ICBC Board Secretary Guan Xueqing also said that a moderate cash dividend ratio and a moderate capital adequacy ratio can not only meet the current cash dividend needs, but also help the long-term value growth of listed companies.
Outstanding dividend yield
According to the calculation of the closing prices of listed banks on July 11, 19 banks have a dividend rate of more than 5%, 14 banks have a dividend rate of 3%-5%, and the average dividend rate of listed banks is 4.77%.Among them, Shanghai Rural Commercial Bank has a dividend yield of 8.9%, ranking first; Bank of Communications has a dividend yield of over 7%, ranking first among the six major state-owned banks; Chongqing Rural Commercial Bank, Agricultural Bank, and China Everbright Bank follow closely with dividend yields of 6.91 %, 6.83% and 6.79%.
Overall, compared with the yields of bank wealth management products in 2021, the dividend yields of listed banks are more eye-catching.According to the statistics of Guohai Securities Research Report, in 2021, the trend of the weighted yield of wealth management products will fluctuate at 3%-4% as a whole, and the fluctuation of yield is relatively stable; but in the long run, the yield of wealth management products will continue to decline in 2021, and the weighted average annual The converted yield was 3.55%, a decrease of 34BP compared to the previous year.

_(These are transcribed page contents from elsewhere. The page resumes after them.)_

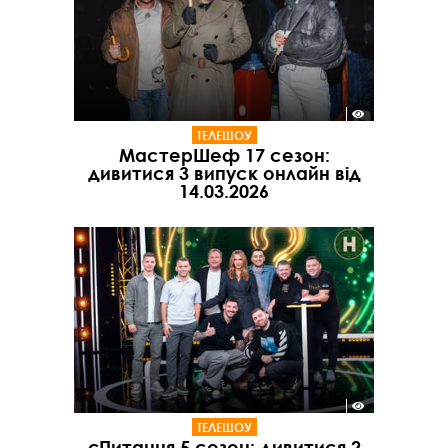
ТЕЛЕШОУ
МастерШеф 17 сезон:
дивитися 3 випуск онлайн від
14.03.2026
ТЕЛЕШОУ
єПитання 5 сезон: дивитися 2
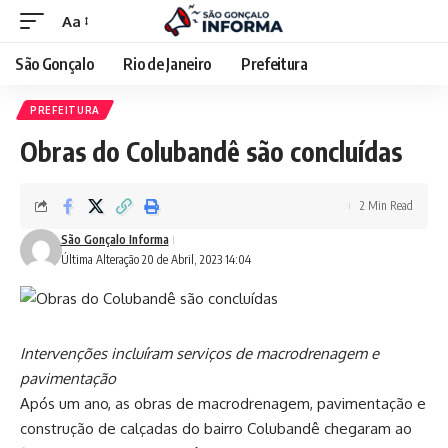
Aa
São Gonçalo
Rio de Janeiro
Prefeitura
PREFEITURA
Obras do Colubandê são concluídas
2 Min Read
São Gonçalo Informa
Última Alteração 20 de Abril, 2023 14:04
Intervenções incluíram serviços de macrodrenagem e
pavimentação
Após um ano, as obras de macrodrenagem, pavimentação e
construção de calçadas do bairro Colubandê chegaram ao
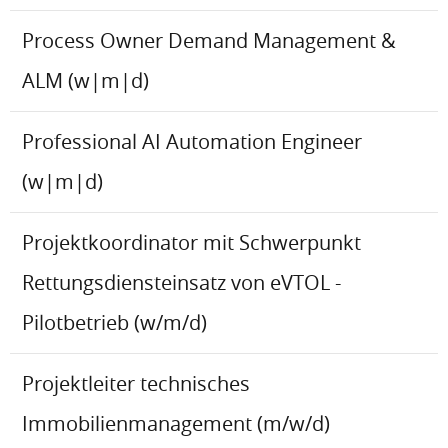
Process Owner Demand Management &
ALM (w|m|d)
Professional AI Automation Engineer
(w|m|d)
Projektkoordinator mit Schwerpunkt
Rettungsdiensteinsatz von eVTOL -
Pilotbetrieb (w/m/d)
Projektleiter technisches
Immobilienmanagement (m/w/d)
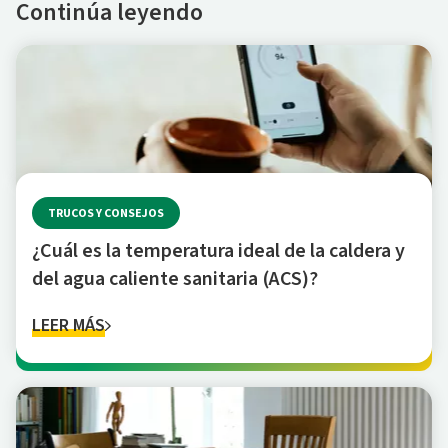
Continúa leyendo
TRUCOS Y CONSEJOS
¿Cuál es la temperatura ideal de la caldera y
del agua caliente sanitaria (ACS)?
LEER MÁS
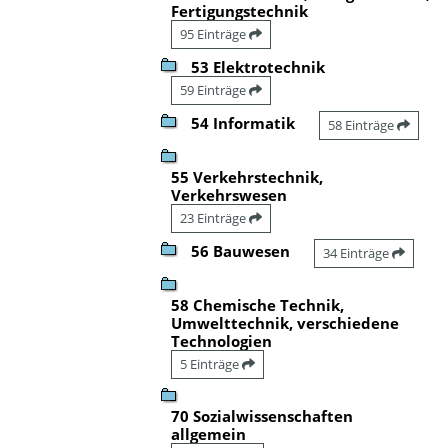
Fertigungstechnik
95 Einträge
53 Elektrotechnik
59 Einträge
54 Informatik
58 Einträge
55 Verkehrstechnik,
Verkehrswesen
23 Einträge
56 Bauwesen
34 Einträge
58 Chemische Technik,
Umwelttechnik, verschiedene
Technologien
5 Einträge
70 Sozialwissenschaften
allgemein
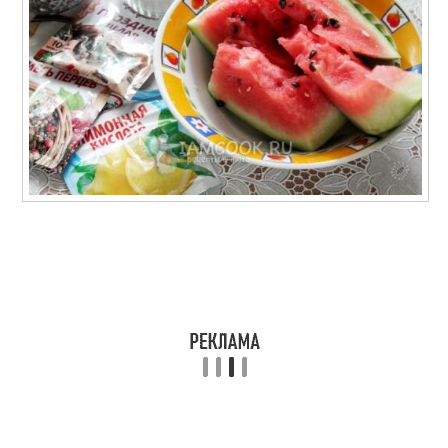
Арбузы с чесноком
Арбузы с медом
Арбузы в литровых
Моченые арбузы
банках
Ингредиенты для
Банки на зиму
квашеные арбузы
Арбузы в 3-литровых
Арбузы к закрыванию
банках
Арбуз для
Соленый арбуз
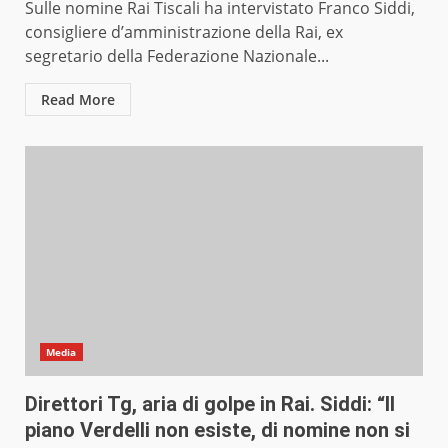
Sulle nomine Rai Tiscali ha intervistato Franco Siddi,
consigliere d’amministrazione della Rai, ex
segretario della Federazione Nazionale...
Read More
Media
Direttori Tg, aria di golpe in Rai. Siddi: “Il
piano Verdelli non esiste, di nomine non si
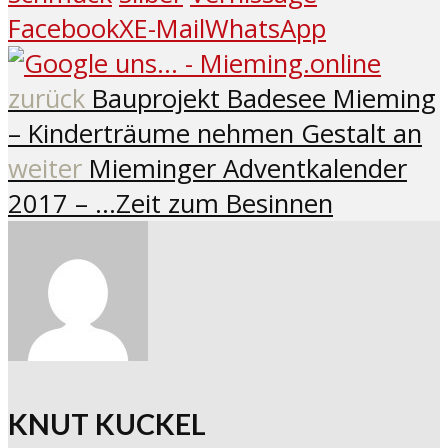
Facebook
X
E-Mail
WhatsApp
zurück
Bauprojekt Badesee Mieming
– Kinderträume nehmen Gestalt an
weiter
Mieminger Adventkalender
2017 – …Zeit zum Besinnen
KNUT KUCKEL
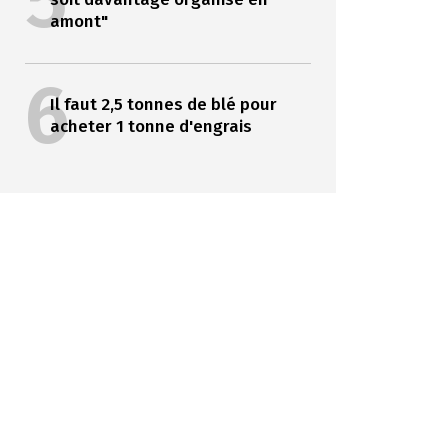
5
amont"
6
Il faut 2,5 tonnes de blé pour
acheter 1 tonne d'engrais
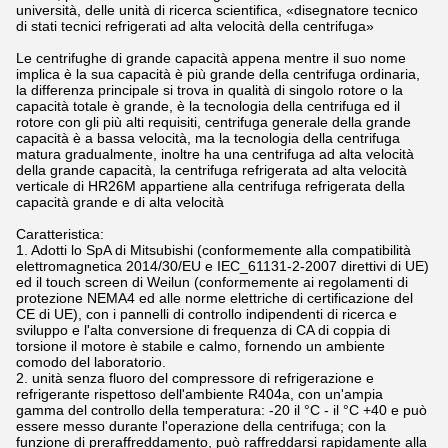
università, delle unità di ricerca scientifica, «disegnatore tecnico
di stati tecnici refrigerati ad alta velocità della centrifuga»
Le centrifughe di grande capacità appena mentre il suo nome
implica è la sua capacità è più grande della centrifuga ordinaria,
la differenza principale si trova in qualità di singolo rotore o la
capacità totale è grande, è la tecnologia della centrifuga ed il
rotore con gli più alti requisiti, centrifuga generale della grande
capacità è a bassa velocità, ma la tecnologia della centrifuga
matura gradualmente, inoltre ha una centrifuga ad alta velocità
della grande capacità, la centrifuga refrigerata ad alta velocità
verticale di HR26M appartiene alla centrifuga refrigerata della
capacità grande e di alta velocità
Caratteristica:
1. Adotti lo SpA di Mitsubishi (conformemente alla compatibilità
elettromagnetica 2014/30/EU e IEC_61131-2-2007 direttivi di UE)
ed il touch screen di Weilun (conformemente ai regolamenti di
protezione NEMA4 ed alle norme elettriche di certificazione del
CE di UE), con i pannelli di controllo indipendenti di ricerca e
sviluppo e l'alta conversione di frequenza di CA di coppia di
torsione il motore è stabile e calmo, fornendo un ambiente
comodo del laboratorio.
2. unità senza fluoro del compressore di refrigerazione e
refrigerante rispettoso dell'ambiente R404a, con un'ampia
gamma del controllo della temperatura: -20 il °C - il °C +40 e può
essere messo durante l'operazione della centrifuga; con la
funzione di preraffreddamento, può raffreddarsi rapidamente alla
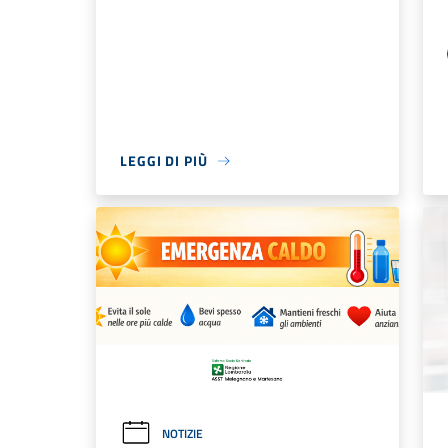
LEGGI DI PIÙ
NOTIZIE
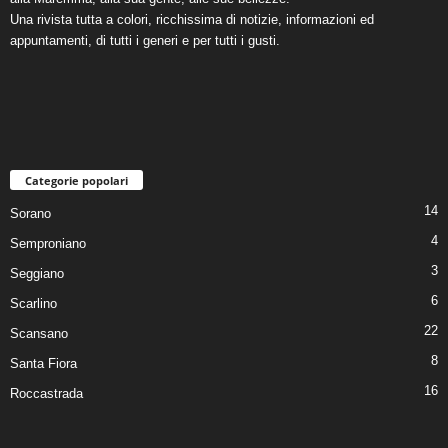
Una rivista tutta a colori, ricchissima di notizie, informazioni ed
appuntamenti, di tutti i generi e per tutti i gusti.
Categorie popolari
14
Sorano
4
Semproniano
3
Seggiano
6
Scarlino
22
Scansano
8
Santa Fiora
16
Roccastrada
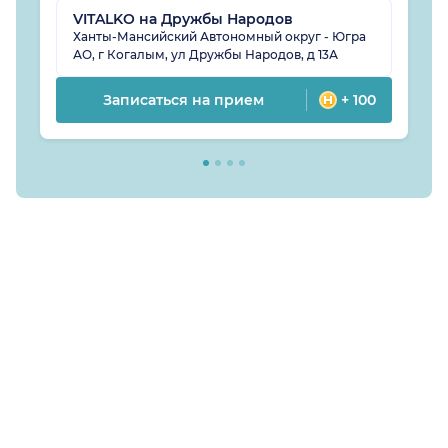
VITALKO на Дружбы Народов
Ханты-Мансийский Автономный округ - Югра
АО, г Когалым, ул Дружбы Народов, д 13А
Записаться на прием
+ 100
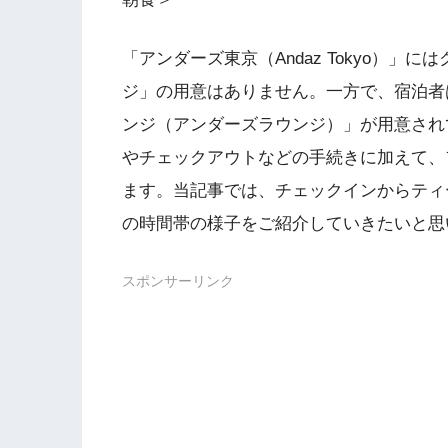
「アンダーズ東京（Andaz Tokyo）
ジ」の用意はありません。一方で、宿泊者
ンジ（アンダーズラウンジ）」が用意され
やチェックアウトなどの手続きに加えて、
ます。当記事では、チェックインからティ
の時間帯の様子をご紹介していきたいと思
スポンサーリンク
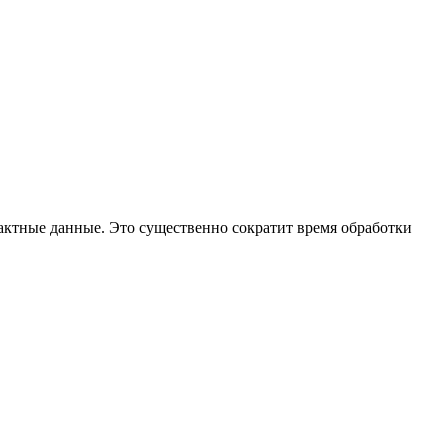
тактные данные. Это существенно сократит время обработки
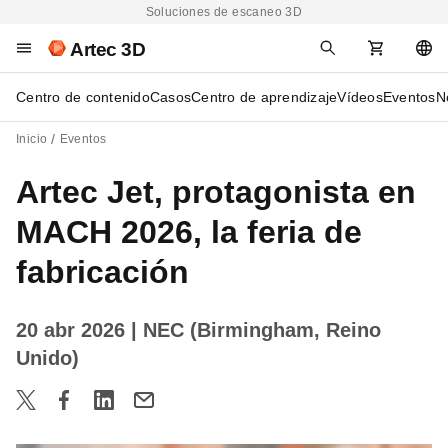
Soluciones de escaneo 3D
Artec 3D
Centro de contenido
Casos
Centro de aprendizaje
Vídeos
Eventos
N
Inicio
Eventos
Artec Jet, protagonista en
MACH 2026, la feria de
fabricación
20 abr 2026
| NEC (Birmingham, Reino
Unido)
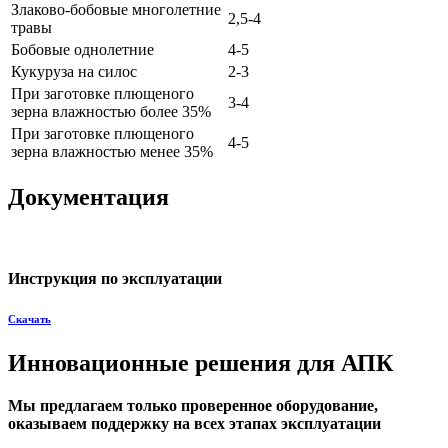
Злаково-бобовые многолетние
2,5-4
травы
Бобовые однолетние
4-5
Кукуруза на силос
2-3
При заготовке плющеного
3-4
зерна влажностью более 35%
При заготовке плющеного
4-5
зерна влажностью менее 35%
Документация
Инструкция по эксплуатации
Скачать
Инновационные решения для АПК
Мы предлагаем только проверенное оборудование,
оказываем поддержку на всех этапах эксплуатации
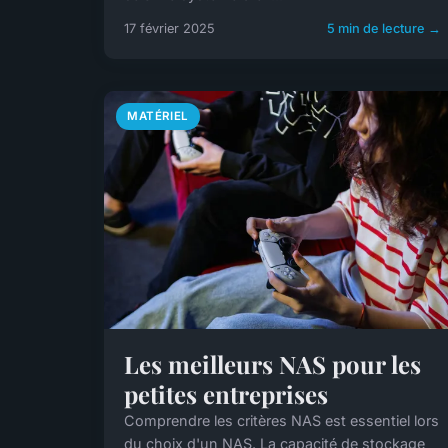
17 février 2025
5 min de lecture →
MATÉRIEL
Les meilleurs NAS pour les
petites entreprises
Comprendre les critères NAS est essentiel lors
du choix d'un NAS. La capacité de stockage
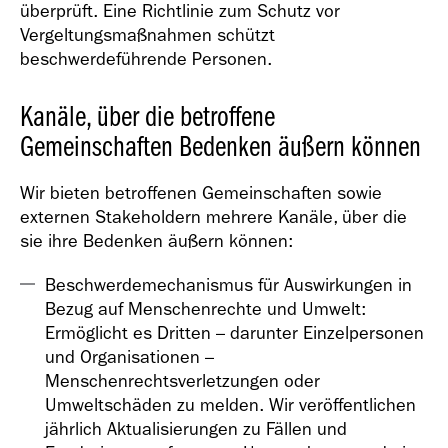
überprüft. Eine Richtlinie zum Schutz vor
Vergeltungsmaßnahmen schützt
beschwerdeführende Personen.
Kanäle, über die betroffene
Gemeinschaften Bedenken äußern können
Wir bieten betroffenen Gemeinschaften sowie
externen Stakeholdern mehrere Kanäle, über die
sie ihre Bedenken äußern können:
Beschwerdemechanismus für Auswirkungen in
Bezug auf Menschenrechte und Umwelt:
Ermöglicht es Dritten – darunter Einzelpersonen
und Organisationen –
Menschenrechtsverletzungen oder
Umweltschäden zu melden. Wir veröffentlichen
jährlich Aktualisierungen zu Fällen und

In addition, the average dividend rate of listed banks is higher than the three-year certificate of deposit rate of most banks.Since last year, the interest rate of large-denomination certificates of deposit of various banks has been gradually lowered. Since the second quarter of this year, the interest rate of three-year large-denomination certificates of deposit of some state-owned banks has been reduced to about 3.25%, and the quota is relatively tight.
However, it is worth noting that most people in the industry believe that buying bank wealth management products and investing in bank stocks represent different ways of investing in financial products. Although some bank stocks have higher dividend yields, investing in bank stocks depends not only on the dividend rate, but also on the dividend rate. Depending on bank fundamentals, profitability, asset quality, etc., investors need to allocate assets according to their own risk appetite. Therefore, they still need to invest cautiously in bank stocks.